I have been trying to replicate the result of cost as per Sklearn linear regression library with the manual code. There is a huge difference between the two and i am not able to figure out why. Here is the code from Sklearn:

SkLearn implementation:

X_train, X_test, Y_train, Y_test = model_selection.train_test_split(X, Y, test_size=0.30)
classifier = sklearn.linear_model.LinearRegression()
classifier.fit(X_train,Y_train)
cost = np.sqrt(np.sum((np.dot(X_train,classifier.coef_.reshape(9,1)) + classifier.intercept_ - Y_train.reshape(478,1))**2))
print(cost)

cost = 4.236441942240197

My attempt of replicating the result:

a = X_train_rev.shape
assert(X_train_rev.shape == (478,10)) # assert shape of the X_train_rev
Y_train = Y_train.reshape(478,1)

alpha = 0.0005 # Learning_Rate
coefficient = np.random.randn(1,10) # Initialisation of coefficients including intercept

# Loop through iterations
for i in range(100000):
    cost = np.sqrt(np.sum((np.dot(X_train_rev,coefficient.T) - Y_train)**2)) # cost result
    if i % 10000 == 0: print(cost)
    grad = np.dot((np.dot(X_train_rev,coefficient.T) - Y_train).T, X_train_rev) # Compute Gradients
    coefficient = coefficient - (alpha * grad) # adjust coefficients including intercept



Cost after Iterations:
45.23042864973579
10.428401916963285
10.428401916963285
10.428401916963285
10.428401916963285
10.428401916963285
10.428401916963285
10.428401916963285
10.428401916963285
10.428401916963285

The cost, as per my manual code, is not further reducing and is much farther from the cost as per Sklearn.

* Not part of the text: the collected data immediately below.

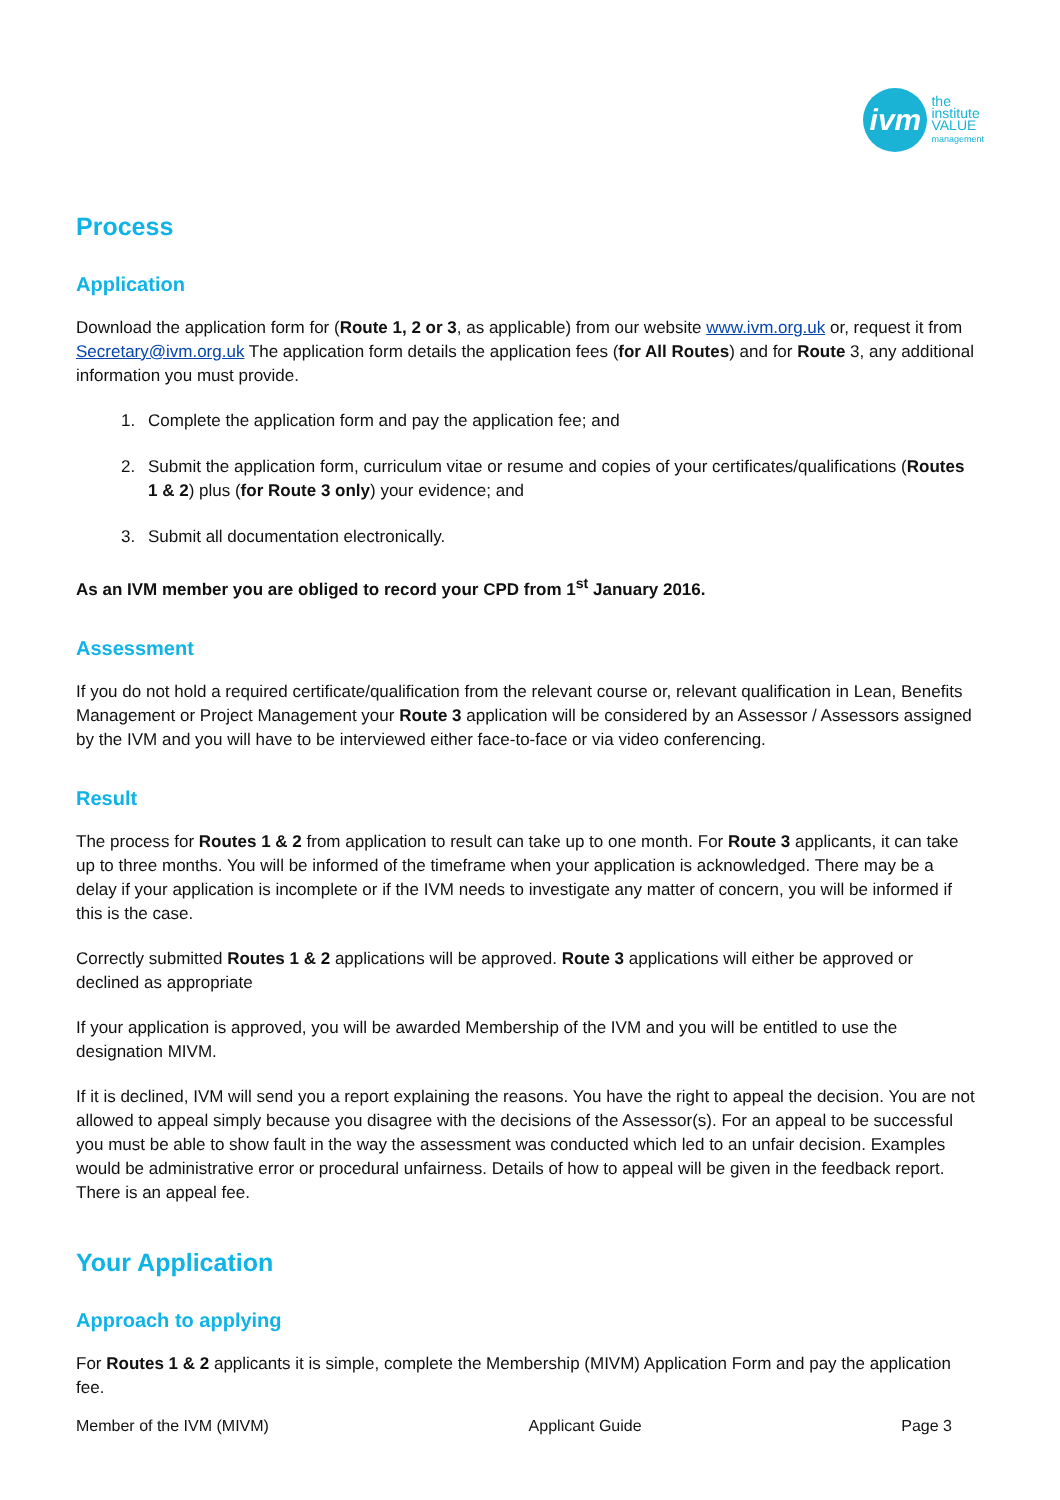ivm
the
institute
VALUE
management
Process
Application
Download the application form for (Route 1, 2 or 3, as applicable) from our website www.ivm.org.uk or, request it from Secretary@ivm.org.uk The application form details the application fees (for All Routes) and for Route 3, any additional information you must provide.
1. Complete the application form and pay the application fee; and
2. Submit the application form, curriculum vitae or resume and copies of your certificates/qualifications (Routes 1 & 2) plus (for Route 3 only) your evidence; and
3. Submit all documentation electronically.
As an IVM member you are obliged to record your CPD from 1<sup>st</sup> January 2016.
Assessment
If you do not hold a required certificate/qualification from the relevant course or, relevant qualification in Lean, Benefits Management or Project Management your Route 3 application will be considered by an Assessor / Assessors assigned by the IVM and you will have to be interviewed either face-to-face or via video conferencing.
Result
The process for Routes 1 & 2 from application to result can take up to one month. For Route 3 applicants, it can take up to three months. You will be informed of the timeframe when your application is acknowledged. There may be a delay if your application is incomplete or if the IVM needs to investigate any matter of concern, you will be informed if this is the case.
Correctly submitted Routes 1 & 2 applications will be approved. Route 3 applications will either be approved or declined as appropriate
If your application is approved, you will be awarded Membership of the IVM and you will be entitled to use the designation MIVM.
If it is declined, IVM will send you a report explaining the reasons. You have the right to appeal the decision. You are not allowed to appeal simply because you disagree with the decisions of the Assessor(s). For an appeal to be successful you must be able to show fault in the way the assessment was conducted which led to an unfair decision. Examples would be administrative error or procedural unfairness. Details of how to appeal will be given in the feedback report. There is an appeal fee.
Your Application
Approach to applying
For Routes 1 & 2 applicants it is simple, complete the Membership (MIVM) Application Form and pay the application fee.
Member of the IVM (MIVM) Applicant Guide Page 3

I tried playing with alpha variable but any increase in alpha results into cost tending towards positive infinity.

Please note that the X_train_rev data, used in my manual code, has 10 columns/features instead of 9 features in Sklearn training set because i added a column of 'ones' in the training set to represent intercept. Similarly, the coefficient vector too includes intercept.

Answer 1

I have tried to replicate your problem

from sklearn.datasets import make_regression
from sklearn.model_selection import train_test_split
from sklearn.linear_model import LinearRegression
from sklearn.metrics import mean_squared_error

X, Y = make_regression(n_samples=500, n_features=9, bias=0, random_state=1)

X_train, X_test, Y_train, Y_test = train_test_split(X, Y, test_size=0.30, random_state=1)
classifier = LinearRegression(fit_intercept=False)
classifier.fit(X_train,Y_train)
cost = np.sqrt(np.sum((np.dot(X_train,classifier.coef_.reshape(9,1)) + classifier.intercept_ - Y_train.reshape(-1,1))**2))

print(cost)
print('Manual regression')
Y_train = Y_train.reshape(-1,1)

alpha = 0.0005 # Learning_Rate
coefficient = np.random.randn(1,9) # Initialisation of coefficients including intercept

# Loop through iterations
for i in range(100000):
    cost = np.sqrt(np.sum((np.dot(X_train,coefficient.T) - Y_train)**2)) # cost result
    if i % 10000 == 0: print(cost)
    grad = np.dot((np.dot(X_train,coefficient.T) - Y_train).T, X_train) # Compute Gradients
    coefficient = coefficient - (alpha * grad) # adjust coefficients including intercept

small adjustments to make the code fully reproducible. And I faced no problems. There is a small difference in MSE, but both scores are less then 1e-11, so it is a numerical issue.